Spoiler alert: McKenzie doesn’t have any actions or policies laid out to explain how Substack will combat bigotry. Caught some heat” is about as bad as it gets from a company statement. It might as well have said got caught being shitty.”

The heat” in question were from an episode of Decoder where Chris Best, CEO of Substack, refused to say that all brown people are animals and they shouldn’t be allowed in America” would violate their content guidelines.

It gets worse, in classic whataboutism McKenzie argues that the other social media companies aren’t doing much to fight bigotry despite their huge content moderation teams.

Facebook, Instagram, Twitter and others have tens of thousands of engineers, lawyers, and trust & safety employees working on content moderation, and they have poured hundreds of millions of dollars into their efforts. The content moderation policies at some of those companies run to something like 150 pages. But how is it all working out? Is there less concern about misinformation? Has polarization decreased? Has fake news gone away? Is there less bigotry? It doesn’t seem so to us, despite the best efforts and good intentions of the most powerful media technology companies the world has ever known.

Now, this doesn’t mean there should be no moderation at all, and we do of course have content guidelines with narrowly defined restrictions that we will continue to enforce. But, generally speaking, we suspect that the issue is that you can’t solve a problem (social media business models) with a problem (a content moderation apparatus that doesn’t work and burns trust). So we are taking a different path.

That different path,” McKenzie explains, is changing the business model.” How will they change this business? Basically making the creator do their own content moderation. Substack decided to look at their writers, the whole reason Substack is making money, and telling them to figure it out themselves.

Truthfully this is a bad company statement trying to walk back Chris Best’s blunder on Decoder. In fact, it made things even more rocky for Substack.

Substack is a place where writers can write what they want to write, readers can read what they want to read, and everyone can choose who they hang out with. It’s a different game from social media as we know it.

No it isn’t, this game” is the same on Facebook, Twitter, and more. There can be simple and no-nonsense content moderation policies in place and people who disagree on the platform.

Just because you are removing and disallowing someone from saying all brown people are animals and they shouldn’t be allowed in America” doesn’t mean that everyone will suddenly be the same ideologically. You can have rules in place to prevent violence while having a healthy discourse.
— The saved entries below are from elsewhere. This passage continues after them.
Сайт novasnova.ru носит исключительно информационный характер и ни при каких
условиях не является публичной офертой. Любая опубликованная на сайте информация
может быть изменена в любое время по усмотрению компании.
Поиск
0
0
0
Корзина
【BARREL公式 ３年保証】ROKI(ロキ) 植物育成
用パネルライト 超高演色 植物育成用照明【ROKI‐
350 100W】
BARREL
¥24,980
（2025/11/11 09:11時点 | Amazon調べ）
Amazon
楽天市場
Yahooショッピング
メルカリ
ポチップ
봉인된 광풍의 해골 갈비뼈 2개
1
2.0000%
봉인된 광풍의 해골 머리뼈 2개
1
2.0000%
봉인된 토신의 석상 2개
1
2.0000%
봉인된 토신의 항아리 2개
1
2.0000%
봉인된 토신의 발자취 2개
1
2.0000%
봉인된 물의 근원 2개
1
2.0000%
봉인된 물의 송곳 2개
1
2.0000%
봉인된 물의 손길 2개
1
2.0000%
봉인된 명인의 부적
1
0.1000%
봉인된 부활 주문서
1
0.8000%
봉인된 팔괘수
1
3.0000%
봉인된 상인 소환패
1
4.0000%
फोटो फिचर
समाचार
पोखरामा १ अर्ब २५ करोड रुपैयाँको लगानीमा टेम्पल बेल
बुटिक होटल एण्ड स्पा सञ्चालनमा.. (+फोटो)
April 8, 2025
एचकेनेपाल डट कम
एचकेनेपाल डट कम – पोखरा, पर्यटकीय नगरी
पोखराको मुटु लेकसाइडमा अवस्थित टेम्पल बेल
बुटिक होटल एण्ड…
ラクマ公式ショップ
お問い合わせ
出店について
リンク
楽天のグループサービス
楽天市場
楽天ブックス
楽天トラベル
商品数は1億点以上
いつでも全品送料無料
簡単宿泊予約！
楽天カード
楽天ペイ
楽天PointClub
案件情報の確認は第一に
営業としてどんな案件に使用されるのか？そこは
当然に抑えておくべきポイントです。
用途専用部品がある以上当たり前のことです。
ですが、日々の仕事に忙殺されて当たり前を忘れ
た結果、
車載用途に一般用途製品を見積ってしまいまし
I wrote before about Substack’s poorly written content guidelines and I said, this isn’t an endorsement to spread hate but it certainly doesn’t thwart any of that kind of behavior either.” While I still believe that, the more Substack dives in to their content moderation guidelines give me pause. It makes me believe that Substack is less making a critical error and more deliberately dog-whistling.

Some people feel similarly, one being Mike Masnick at Techdirt. He explained the Nazi bar story on Reddit and how, with comments like Best’s on Decoder, Substack is allowing more Nazis to come in to Substack’s metaphorical bar.

But Substack is a centralized system. And a centralized system that doesn’t do trust & safety… is the Nazi bar. And if you have some other system that you think allows for moderation but not censorship” then be fucking explicit about what it is. There are all sorts of interventions short of removing content that have been shown to work well (though, with other social media, they still get accused of censorship” for literally expressing more speech). But the details matter. A lot.

If Substack truly wants to be a place for everyone to come and discuss things that matter to them, they cannot continue with this hands-off approach. Content moderation is messy, and it isn’t easy to handle. That being said, Substack needs to roll up their sleeves and embrace the mess. Otherwise they will drive more and more people off of their platform.